◆ **Task to complete**
Each line from the material with the word "pixels" in it must be copied.

◆ **Records for processing**
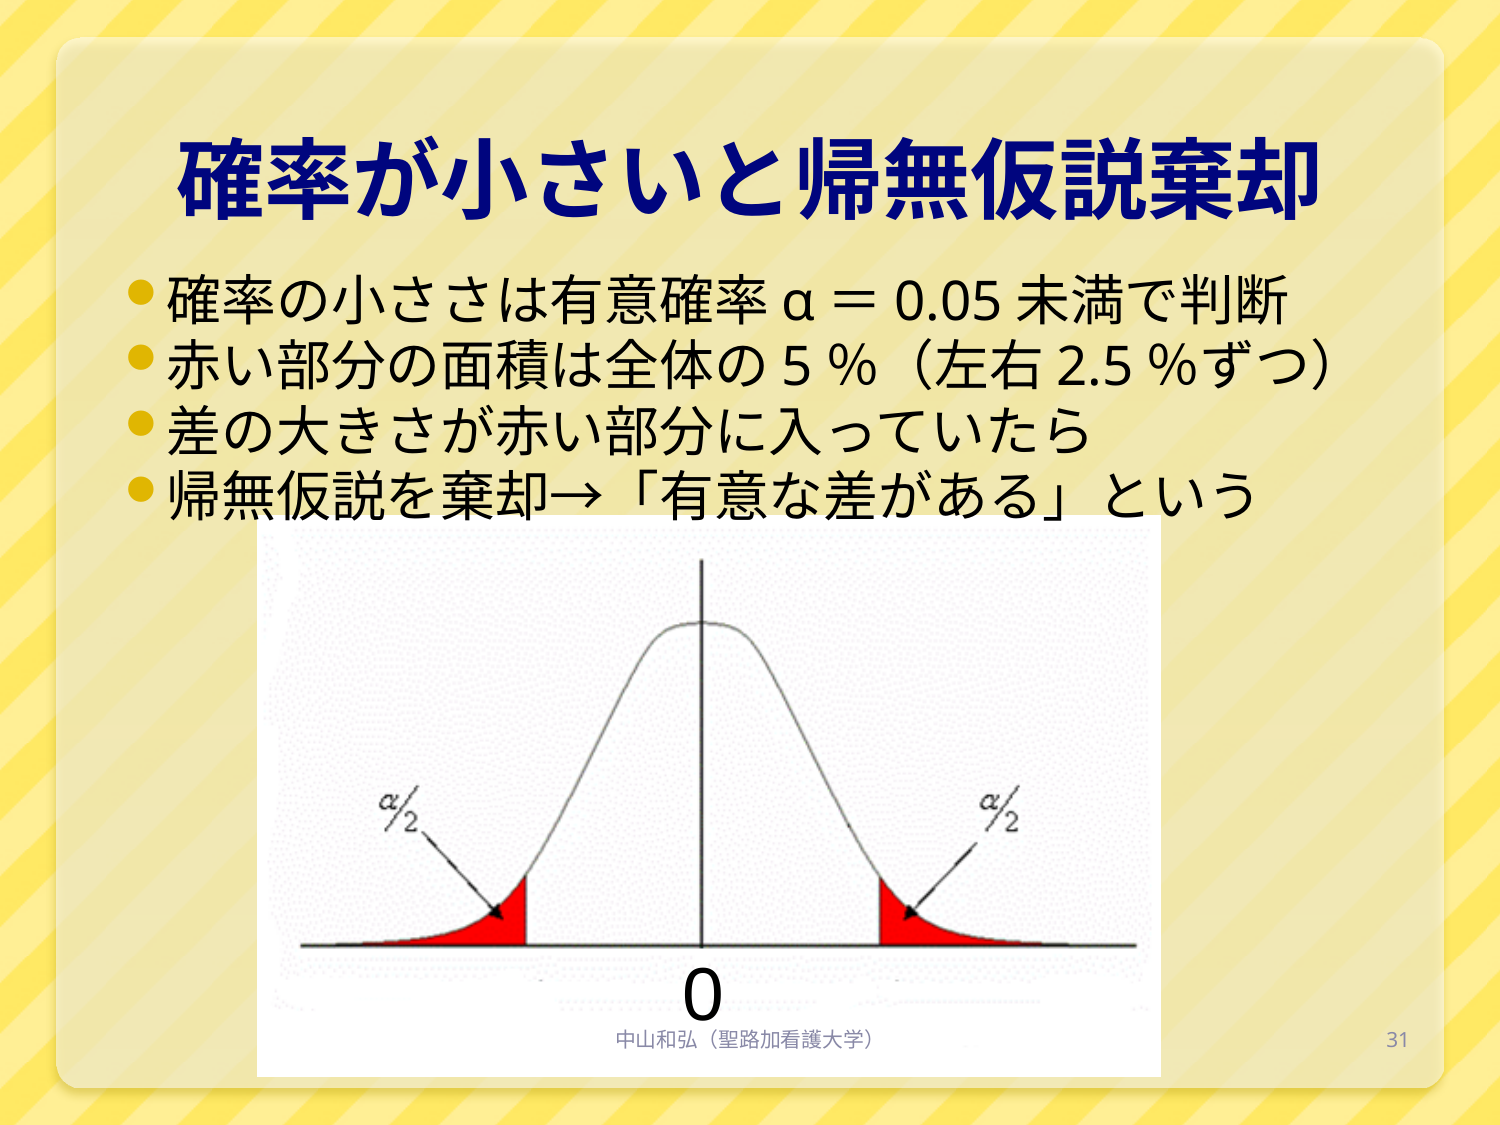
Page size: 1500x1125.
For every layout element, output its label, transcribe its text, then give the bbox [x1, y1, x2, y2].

title 確率が小さいと帰無仮説棄却 [75, 50, 1425, 238]
text_box ｒ2 [0, 0, 1500, 1125]
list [257, 515, 1161, 1077]
slide_number 31 [1163, 1019, 1425, 1080]
list 確率の小ささは有意確率α＝0.05未満で判断 赤い部分の面積は全体の5％（左右2.5％ずつ） 差の大きさが赤い部分に入っていたら 帰無仮説を棄却→「有意な差がある」という [117, 257, 1393, 583]
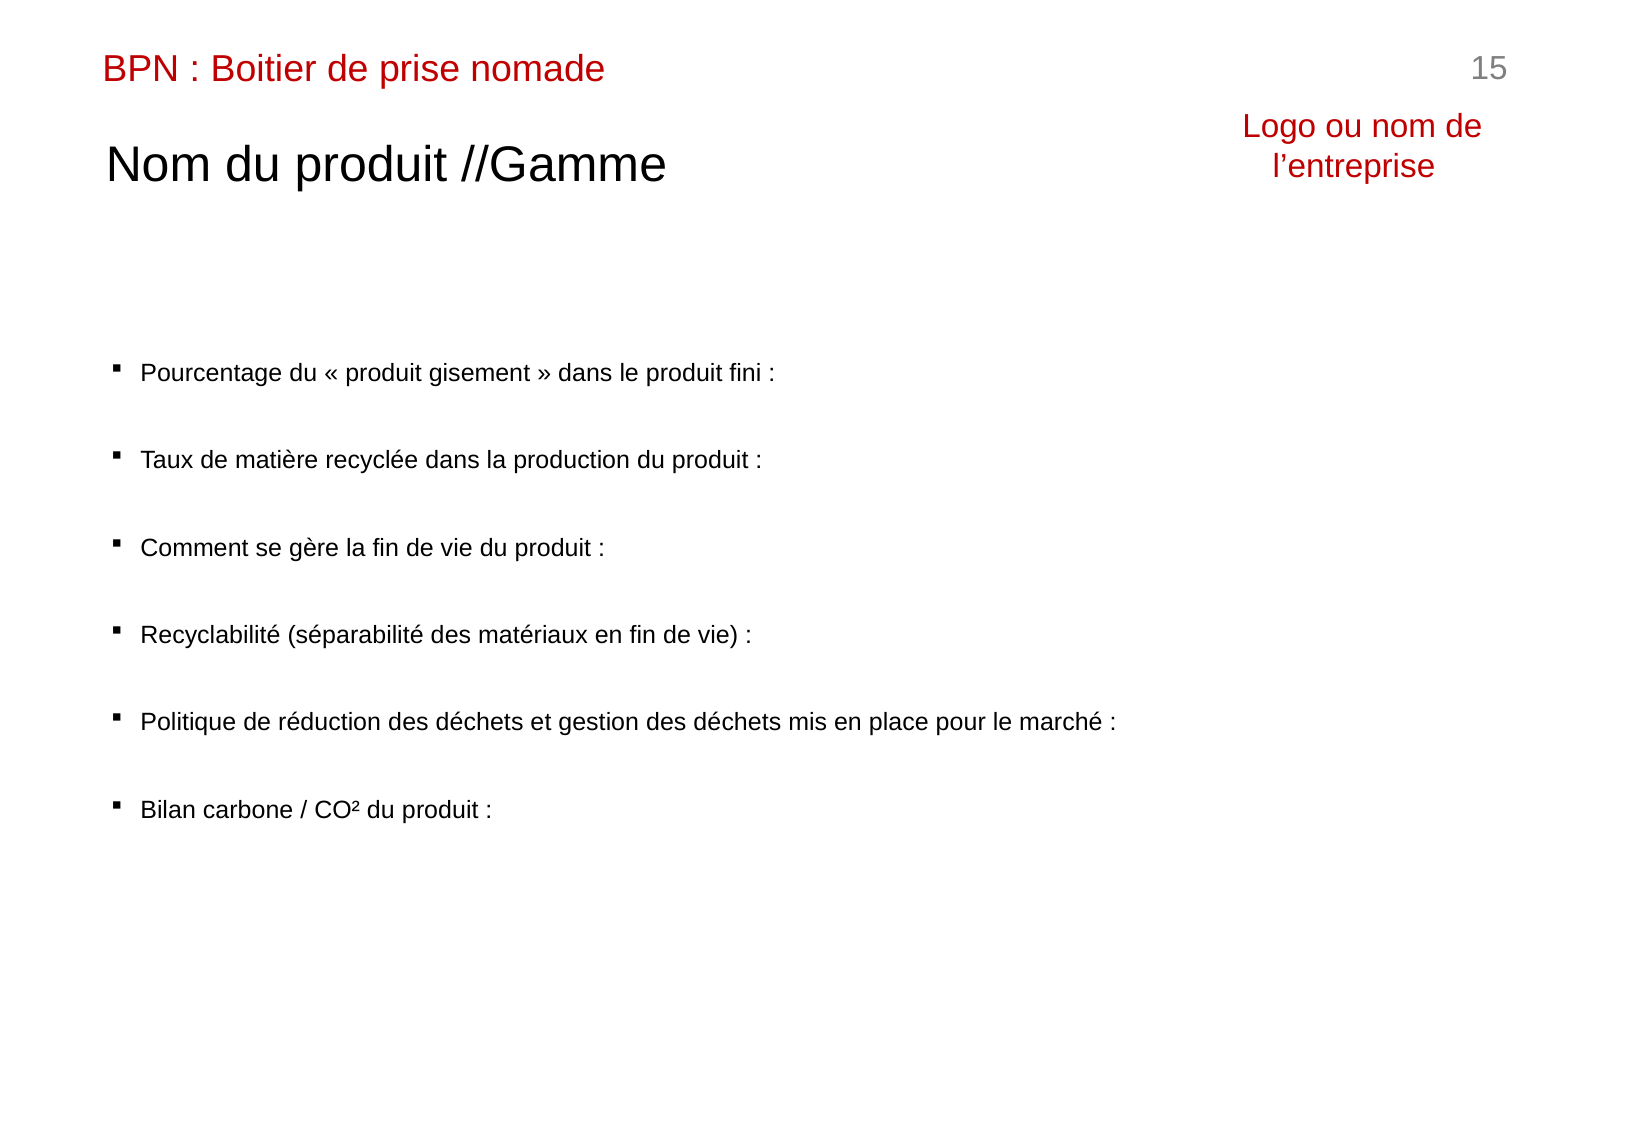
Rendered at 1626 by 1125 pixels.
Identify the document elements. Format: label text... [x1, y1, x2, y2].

title BPN : Boitier de prise nomade [102, 19, 1426, 109]
text_box Pourcentage du « produit gisement » dans le produit fini : Taux de matière recyclée dans la production du produit : Comment se gère la fin de vie du produit : Recyclabilité (séparabilité des matériaux en fin de vie) : Politique de réduction des déchets et gestion des déchets mis en place pour le marché : Bilan carbone / CO² du produit : [81, 304, 1333, 1067]
list Nom du produit //Gamme [91, 109, 1523, 215]
text_box Logo ou nom de l’entreprise [1141, 91, 1567, 197]
slide_number 15 [1426, 19, 1523, 91]
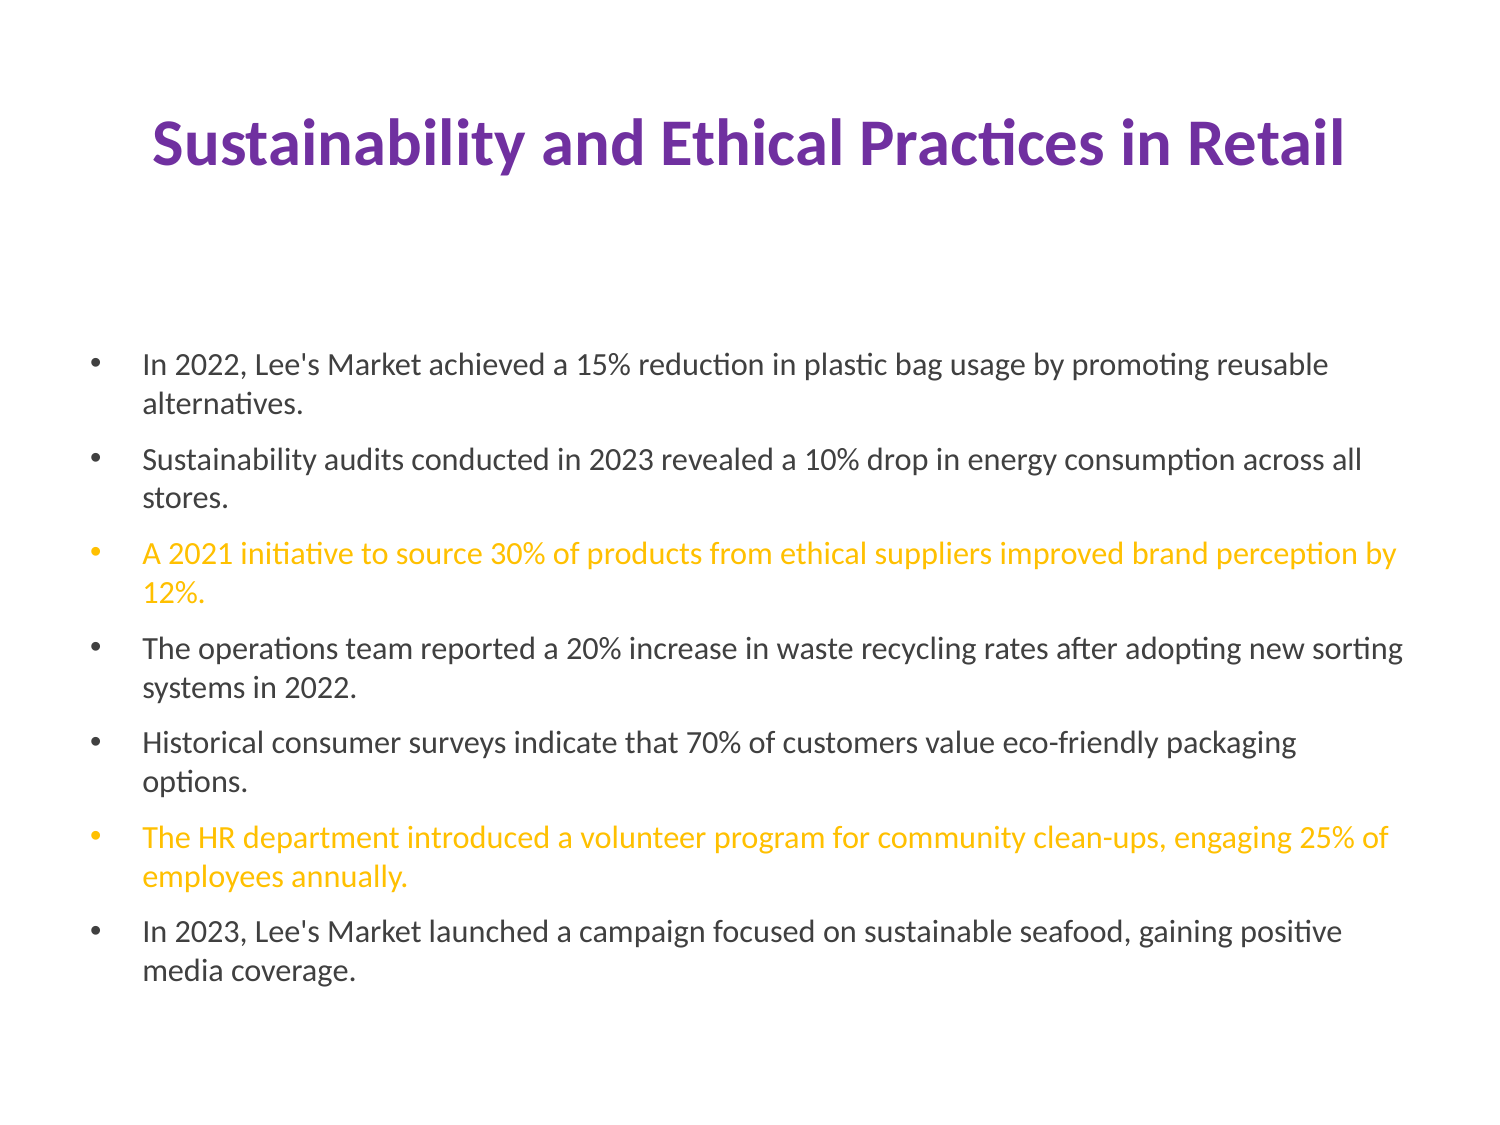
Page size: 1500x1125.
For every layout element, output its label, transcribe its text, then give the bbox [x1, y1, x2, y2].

list In 2022, Lee's Market achieved a 15% reduction in plastic bag usage by promoting reusable alternatives. Sustainability audits conducted in 2023 revealed a 10% drop in energy consumption across all stores. A 2021 initiative to source 30% of products from ethical suppliers improved brand perception by 12%. The operations team reported a 20% increase in waste recycling rates after adopting new sorting systems in 2022. Historical consumer surveys indicate that 70% of customers value eco-friendly packaging options. The HR department introduced a volunteer program for community clean-ups, engaging 25% of employees annually. In 2023, Lee's Market launched a campaign focused on sustainable seafood, gaining positive media coverage. [75, 260, 1425, 1004]
title Sustainability and Ethical Practices in Retail [75, 45, 1425, 233]
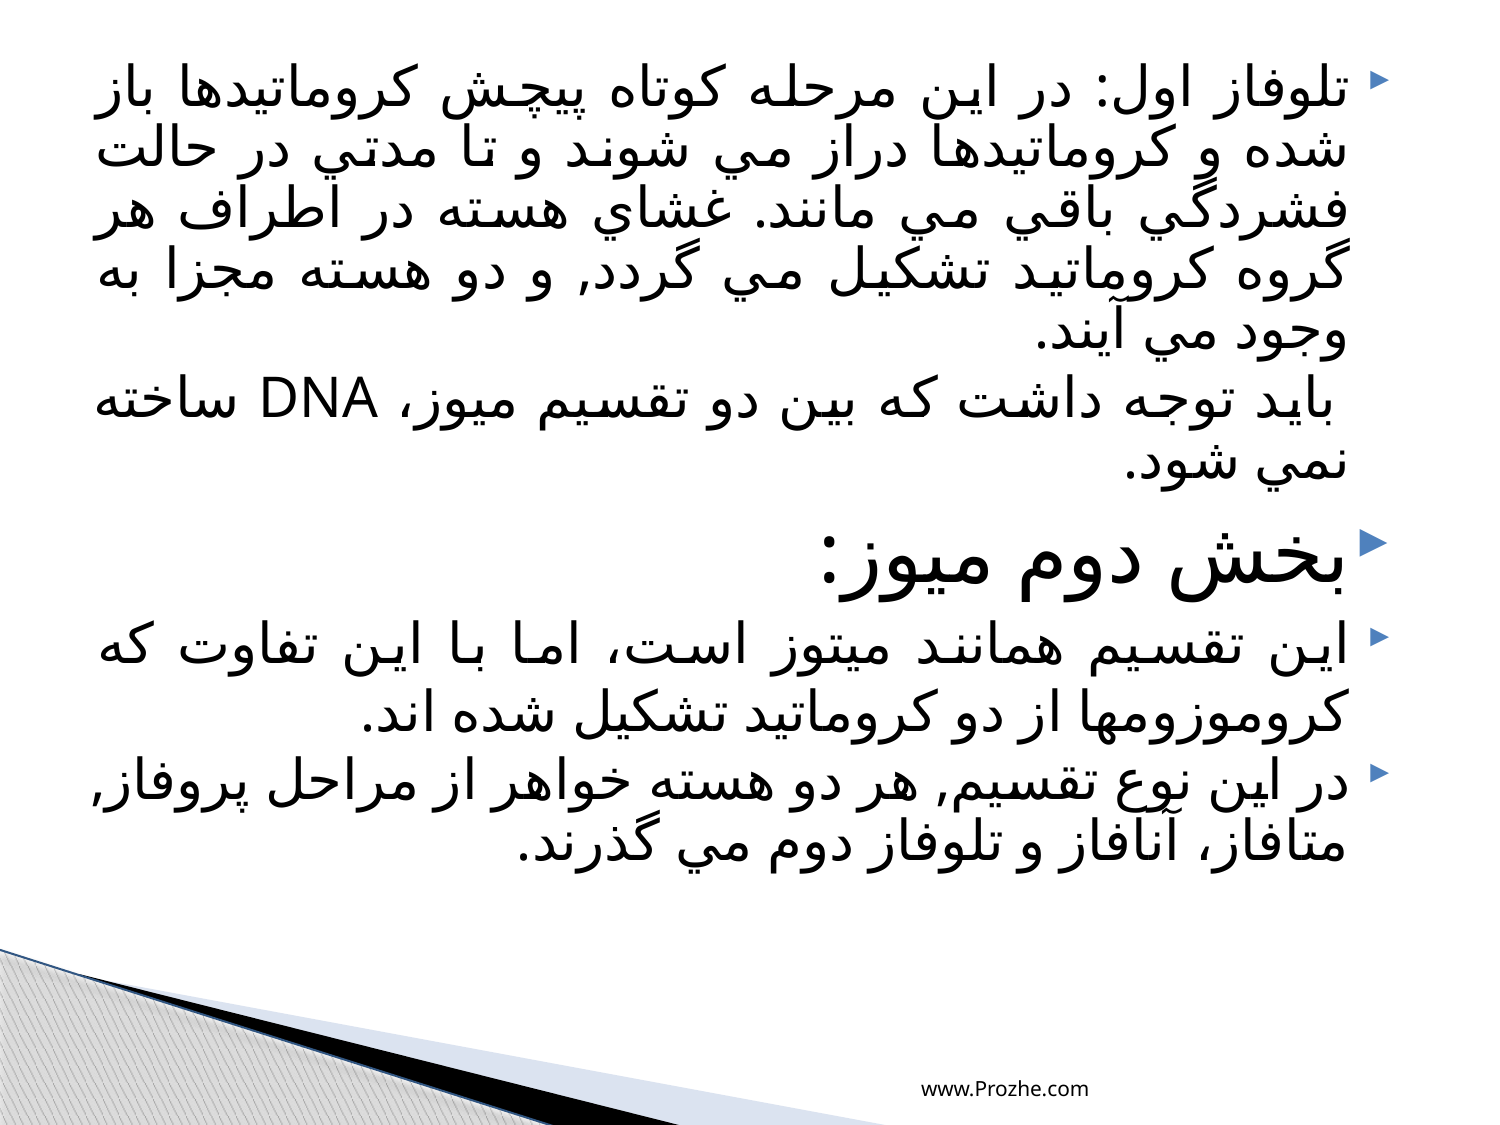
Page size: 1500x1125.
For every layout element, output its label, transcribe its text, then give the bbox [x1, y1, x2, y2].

list تلوفاز اول: در اين مرحله كوتاه پيچش كروماتيدها باز شده و كروماتيدها دراز مي شوند و تا مدتي در حالت فشردگي باقي مي مانند. غشاي هسته در اطراف هر گروه كروماتيد تشكيل مي گردد, و دو هسته مجزا به وجود مي آيند. بايد توجه داشت كه بين دو تقسيم ميوز، DNA ساخته نمي شود. بخش دوم میوز: اين تقسيم همانند ميتوز است، اما با اين تفاوت كه كروموزومها از دو كروماتيد تشكيل شده اند. در اين نوع تقسيم, هر دو هسته خواهر از مراحل پروفاز, متافاز، آنافاز و تلوفاز دوم مي گذرند. [75, 50, 1425, 950]
footer www.Prozhe.com [718, 1051, 1105, 1112]
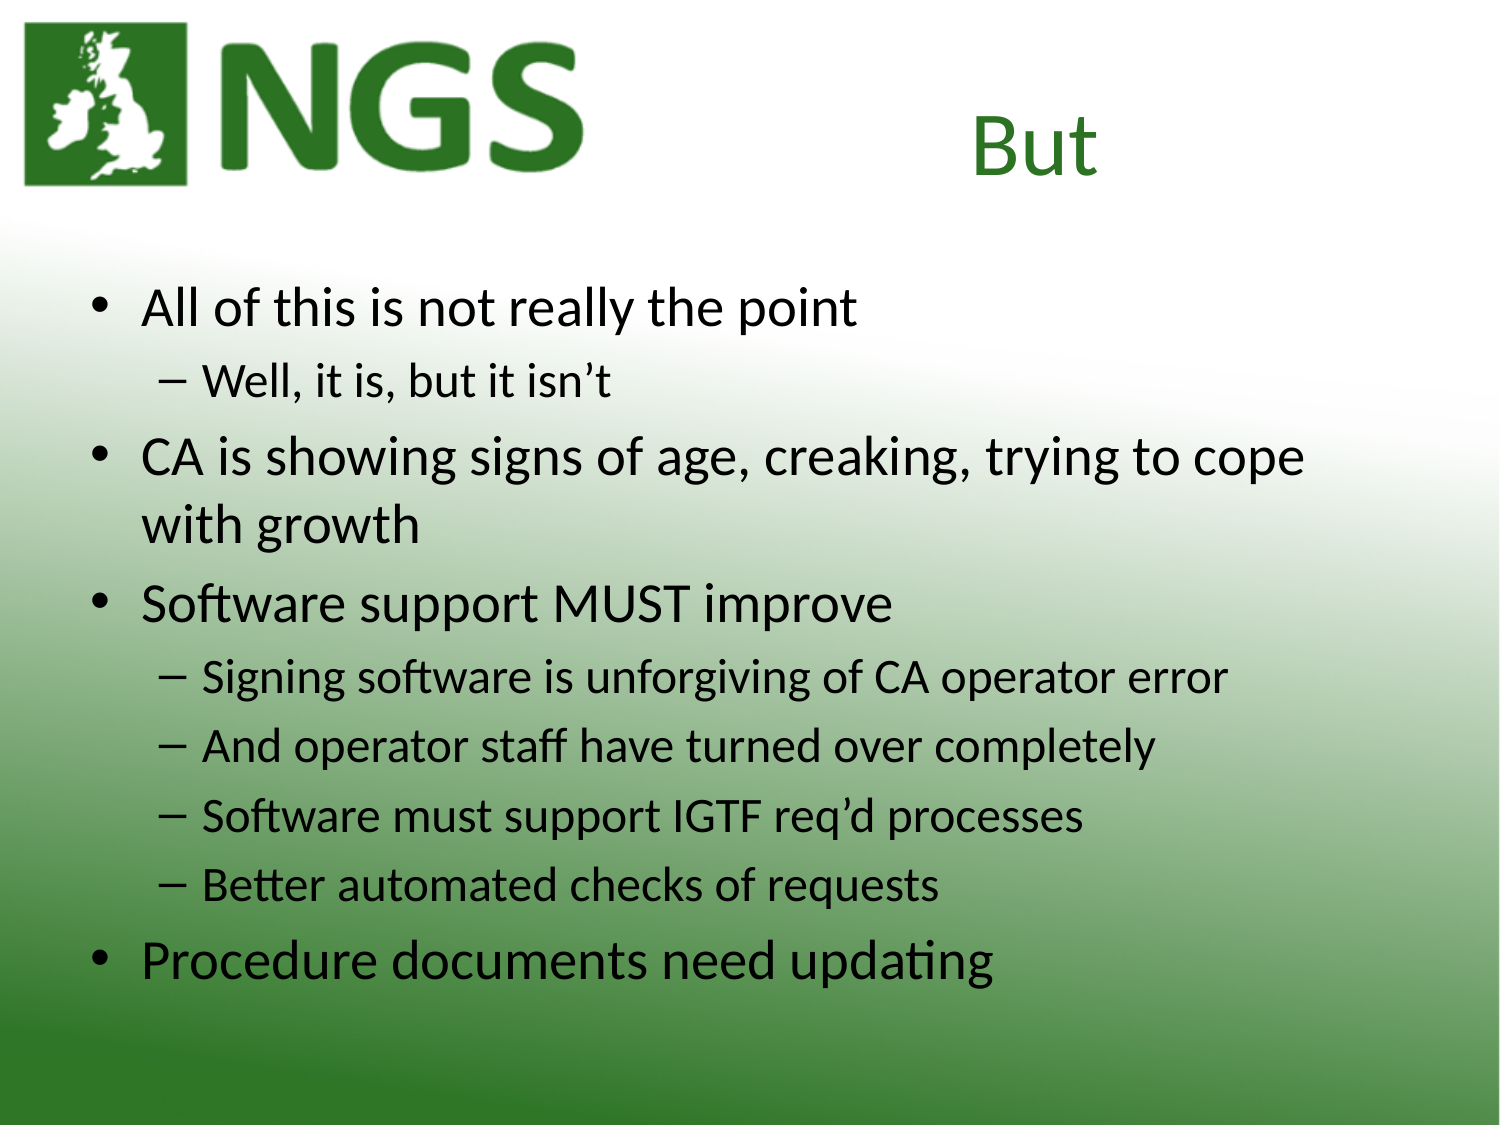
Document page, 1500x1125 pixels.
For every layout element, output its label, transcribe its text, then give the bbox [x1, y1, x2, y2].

picture [0, 0, 1500, 1125]
title But [644, 45, 1425, 233]
list All of this is not really the point Well, it is, but it isn’t CA is showing signs of age, creaking, trying to cope with growth Software support MUST improve Signing software is unforgiving of CA operator error And operator staff have turned over completely Software must support IGTF req’d processes Better automated checks of requests Procedure documents need updating [75, 262, 1425, 1005]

◆ **Answer box**
Rendered at 1626 by 1125 pixels.
Document page, 1500x1125 pixels.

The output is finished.